> **Task brief**
Among the lines of the records, find all that carry the word "round" and copy them.

Saved data entries
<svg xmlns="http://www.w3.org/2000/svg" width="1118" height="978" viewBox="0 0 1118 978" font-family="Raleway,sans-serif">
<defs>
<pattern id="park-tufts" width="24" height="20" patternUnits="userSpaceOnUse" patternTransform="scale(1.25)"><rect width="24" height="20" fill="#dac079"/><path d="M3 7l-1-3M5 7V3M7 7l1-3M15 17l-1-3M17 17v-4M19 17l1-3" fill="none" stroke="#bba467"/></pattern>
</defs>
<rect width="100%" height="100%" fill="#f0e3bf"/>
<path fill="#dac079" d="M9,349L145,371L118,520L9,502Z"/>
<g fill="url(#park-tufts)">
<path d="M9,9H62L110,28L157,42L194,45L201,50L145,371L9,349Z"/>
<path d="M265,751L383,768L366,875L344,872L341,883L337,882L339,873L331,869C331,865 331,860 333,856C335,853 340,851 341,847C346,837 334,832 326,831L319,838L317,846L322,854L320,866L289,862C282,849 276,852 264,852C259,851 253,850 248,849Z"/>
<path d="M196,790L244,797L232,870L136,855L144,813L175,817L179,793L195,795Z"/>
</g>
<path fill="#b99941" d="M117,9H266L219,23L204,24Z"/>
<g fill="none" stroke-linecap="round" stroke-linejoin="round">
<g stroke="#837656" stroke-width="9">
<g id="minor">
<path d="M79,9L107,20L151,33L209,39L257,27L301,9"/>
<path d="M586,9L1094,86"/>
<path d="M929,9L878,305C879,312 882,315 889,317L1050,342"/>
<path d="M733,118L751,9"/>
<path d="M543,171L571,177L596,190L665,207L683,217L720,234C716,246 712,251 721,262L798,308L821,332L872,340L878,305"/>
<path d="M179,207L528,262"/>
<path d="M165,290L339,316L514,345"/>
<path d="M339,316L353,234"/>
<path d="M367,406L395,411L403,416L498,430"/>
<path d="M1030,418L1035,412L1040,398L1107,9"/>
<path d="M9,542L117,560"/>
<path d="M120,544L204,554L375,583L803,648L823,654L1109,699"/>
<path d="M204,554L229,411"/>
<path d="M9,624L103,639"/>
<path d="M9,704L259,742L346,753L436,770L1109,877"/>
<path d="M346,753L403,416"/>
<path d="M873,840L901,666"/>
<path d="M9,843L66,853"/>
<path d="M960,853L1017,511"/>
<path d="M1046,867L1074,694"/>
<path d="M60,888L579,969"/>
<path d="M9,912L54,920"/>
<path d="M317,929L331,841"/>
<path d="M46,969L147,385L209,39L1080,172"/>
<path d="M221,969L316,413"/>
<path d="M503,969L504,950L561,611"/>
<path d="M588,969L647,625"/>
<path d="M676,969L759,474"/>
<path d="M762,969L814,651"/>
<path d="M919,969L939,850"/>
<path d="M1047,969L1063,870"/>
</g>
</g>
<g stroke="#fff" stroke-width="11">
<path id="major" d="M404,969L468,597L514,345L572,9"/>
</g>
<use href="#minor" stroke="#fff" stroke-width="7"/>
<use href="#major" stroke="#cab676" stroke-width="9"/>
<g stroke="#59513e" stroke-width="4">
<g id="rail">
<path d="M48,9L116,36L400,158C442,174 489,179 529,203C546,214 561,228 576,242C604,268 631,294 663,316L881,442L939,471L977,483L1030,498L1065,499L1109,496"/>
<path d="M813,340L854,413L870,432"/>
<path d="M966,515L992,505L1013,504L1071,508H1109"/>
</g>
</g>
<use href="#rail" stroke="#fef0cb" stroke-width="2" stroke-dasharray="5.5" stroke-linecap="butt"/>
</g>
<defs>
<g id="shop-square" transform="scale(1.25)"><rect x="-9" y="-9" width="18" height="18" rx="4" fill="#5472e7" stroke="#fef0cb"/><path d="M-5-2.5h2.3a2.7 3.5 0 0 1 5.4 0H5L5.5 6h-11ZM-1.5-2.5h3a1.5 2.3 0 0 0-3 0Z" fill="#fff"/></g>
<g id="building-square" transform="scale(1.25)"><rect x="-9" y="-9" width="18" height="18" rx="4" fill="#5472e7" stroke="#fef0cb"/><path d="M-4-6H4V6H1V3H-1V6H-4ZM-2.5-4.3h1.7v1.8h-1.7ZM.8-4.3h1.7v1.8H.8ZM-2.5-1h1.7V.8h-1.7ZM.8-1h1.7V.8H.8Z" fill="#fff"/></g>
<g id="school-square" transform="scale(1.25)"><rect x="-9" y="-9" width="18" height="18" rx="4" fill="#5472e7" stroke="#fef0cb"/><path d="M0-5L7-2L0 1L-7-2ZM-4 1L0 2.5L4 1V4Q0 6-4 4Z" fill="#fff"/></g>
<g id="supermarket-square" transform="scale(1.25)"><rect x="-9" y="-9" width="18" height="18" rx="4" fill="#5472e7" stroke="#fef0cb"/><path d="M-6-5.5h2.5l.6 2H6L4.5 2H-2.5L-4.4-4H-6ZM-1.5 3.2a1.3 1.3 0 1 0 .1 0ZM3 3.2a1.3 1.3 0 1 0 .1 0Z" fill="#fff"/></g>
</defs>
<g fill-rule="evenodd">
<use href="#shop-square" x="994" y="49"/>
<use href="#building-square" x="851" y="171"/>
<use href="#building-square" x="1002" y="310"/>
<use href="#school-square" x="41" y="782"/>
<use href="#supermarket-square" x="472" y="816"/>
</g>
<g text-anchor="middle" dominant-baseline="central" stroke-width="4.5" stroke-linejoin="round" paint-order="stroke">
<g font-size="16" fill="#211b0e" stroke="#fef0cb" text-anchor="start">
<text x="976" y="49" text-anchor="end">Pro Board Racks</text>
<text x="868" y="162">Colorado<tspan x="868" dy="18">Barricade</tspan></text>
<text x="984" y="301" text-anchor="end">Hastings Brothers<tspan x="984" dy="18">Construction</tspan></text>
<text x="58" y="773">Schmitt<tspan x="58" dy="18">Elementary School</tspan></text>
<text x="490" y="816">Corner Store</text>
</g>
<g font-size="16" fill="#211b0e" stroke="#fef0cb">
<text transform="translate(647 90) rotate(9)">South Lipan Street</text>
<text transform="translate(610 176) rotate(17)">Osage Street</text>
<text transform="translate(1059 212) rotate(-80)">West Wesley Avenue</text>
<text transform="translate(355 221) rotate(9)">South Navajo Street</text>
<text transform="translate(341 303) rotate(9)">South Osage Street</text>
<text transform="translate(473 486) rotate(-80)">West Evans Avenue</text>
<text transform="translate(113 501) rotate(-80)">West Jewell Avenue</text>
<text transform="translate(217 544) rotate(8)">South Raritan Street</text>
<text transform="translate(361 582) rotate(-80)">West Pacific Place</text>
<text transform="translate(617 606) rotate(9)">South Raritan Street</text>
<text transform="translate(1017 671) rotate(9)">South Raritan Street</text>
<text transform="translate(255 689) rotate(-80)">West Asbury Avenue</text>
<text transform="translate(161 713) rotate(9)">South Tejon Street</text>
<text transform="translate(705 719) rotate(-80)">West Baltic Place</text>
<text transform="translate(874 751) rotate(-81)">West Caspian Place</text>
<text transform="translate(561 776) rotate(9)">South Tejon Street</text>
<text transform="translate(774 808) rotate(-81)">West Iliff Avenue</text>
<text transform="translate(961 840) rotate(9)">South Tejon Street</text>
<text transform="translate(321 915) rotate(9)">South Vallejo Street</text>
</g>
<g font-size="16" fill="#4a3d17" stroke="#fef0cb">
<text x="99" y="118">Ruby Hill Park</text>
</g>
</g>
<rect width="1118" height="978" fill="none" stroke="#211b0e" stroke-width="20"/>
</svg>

> **Exercise result**
<g fill="none" stroke-linecap="round" stroke-linejoin="round">
<g text-anchor="middle" dominant-baseline="central" stroke-width="4.5" stroke-linejoin="round" paint-order="stroke">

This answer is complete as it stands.